▶ **ACTIVITY LIST**:
1. According to the article about Belgian relay coach Jacques Borlee, which three of his children are part of the Belgium athletics contingent in Doha?
2. Extend the article about Belgian relay coach Jacques Borlee, picking up right after its final sentence.

───── PASSAGE

Belgium relay team coach Jacques Borlee talks about the key aspects of training an athlete for major events.
Belgium Relay Team Coach Jacques Borlee Talks About The Key Aspects Of Training An Athlete For Major Events
Belgium relay team coach Jacques Borlee (left), with the mixed relay team members, his sons Kevin and Dylan, and Camille Laus. Photo Vinod Divakaran

A trainer focuses merely on an athlete’s technique but a coach’s role goes beyond that, says Jacques Borlee, the 2011 European Athletic Coach of the Year and a former Belgian sprinter.

Borlee is in Doha for the World Championships as the relay coach in the Belgium athletics contingent which includes three of his children — Kevin, Jonathan and Dylan.

According to Borlee a coach needs to provide a solution which will fetch the best result for an athlete. And how does one do that? “You need to touch the heart of an athlete,” he said.

“To do that you need to be very careful with what you say. And when you say something do it in simple words which is one of the most difficult things to do for a coach,” said the Belgian.

Borlee also coached the Belgium 4x100M women’s relay team which finished second at the Beijing Olympics in 2008 but was later awarded the gold as the Russian team, who originally finished first, was disqualified for doping. Incidentally, his daughter Olivia was part of that Belgian team.

So, how does Borlee get the best from an athlete at major events such as the Olympics or World Championships?

──────────
───── PROVIDED MATERIAL

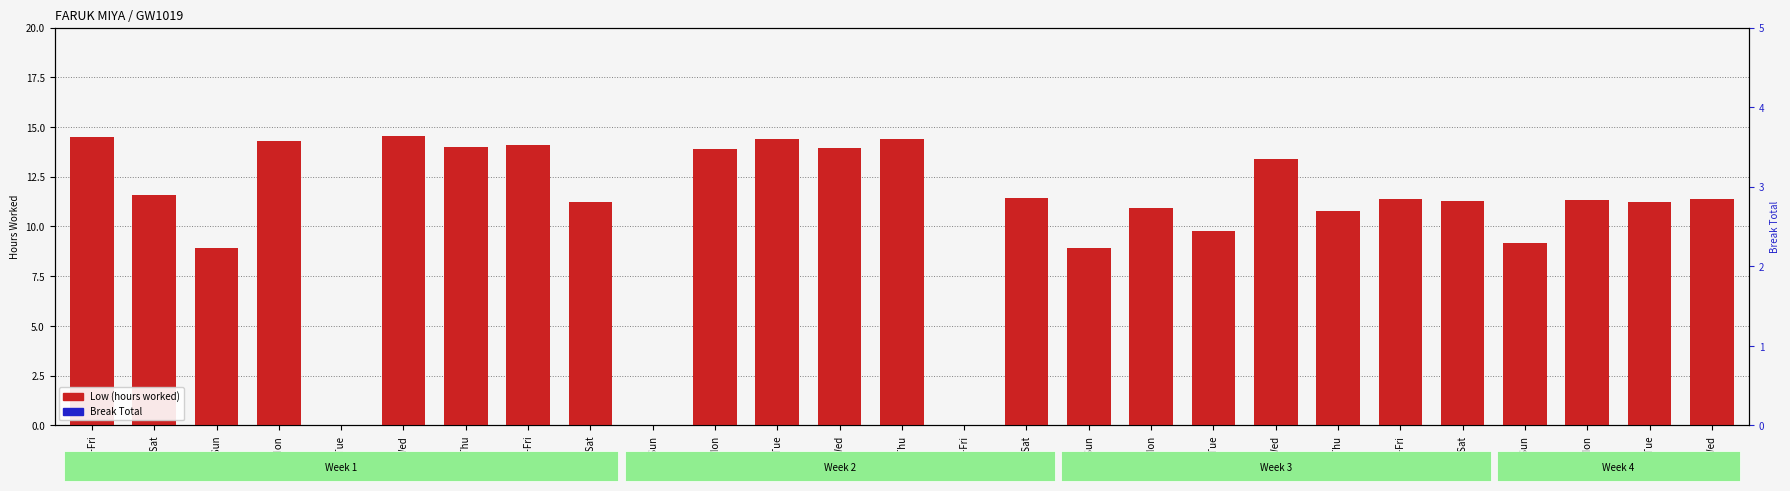

How many groups of bars are there?

27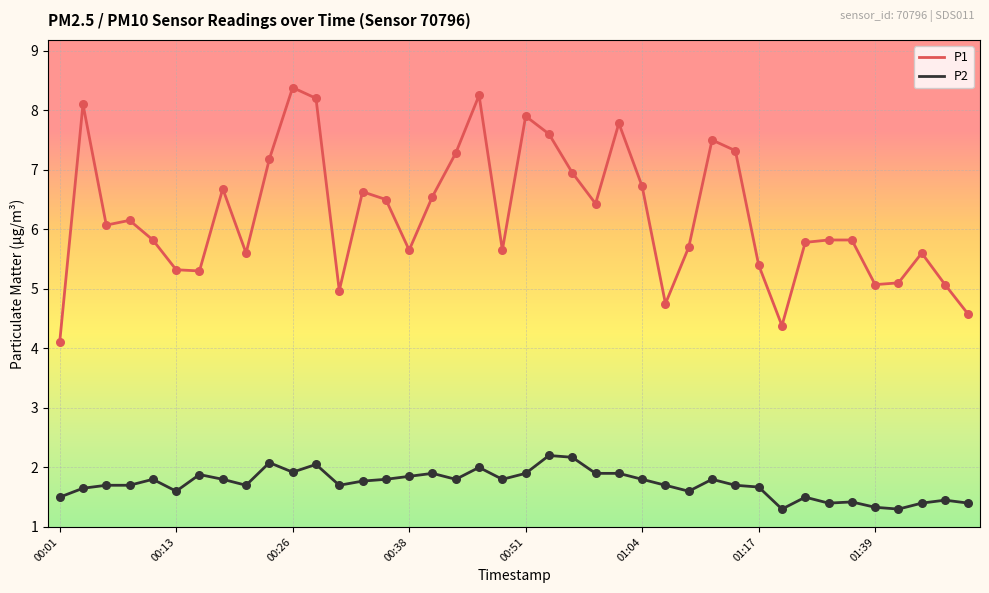

What are all the series names shown in the legend?

P1, P2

──────────

▶ **RESULTS OF THE TASKS**:
1. Kevin, Jonathan and Dylan.

2.
“When an athlete takes part in a major athletics event, the stress levels are very high. And a coach needs to help the athlete control his mind and body. You need to ensure that the alpha and beta waves in the athlete’s brain are in control. Only then will you get a good result,” he said.

Borlee, who has been coaching for the past two decades, found training his children a tad easier than coaching other athletes, simply because they are part of the family.

“You know what they are thinking, you know their likes and dislikes and you interact with them on a daily basis. But training other athletes is difficult because I need to first know what kind of a person the athlete is. I need to know what they are thinking — what motivates them, what puts them off. This is an important aspect of coaching,” said the coach.

Borlee said with a new athlete things don’t happen immediately. “You need to talk to your ward constantly. It’s a difficult process but that’s a very important one.”

But no matter how tough the journey is, coach Borlee has kept going. A few rewards have come his way, and certainly, more are on the cards.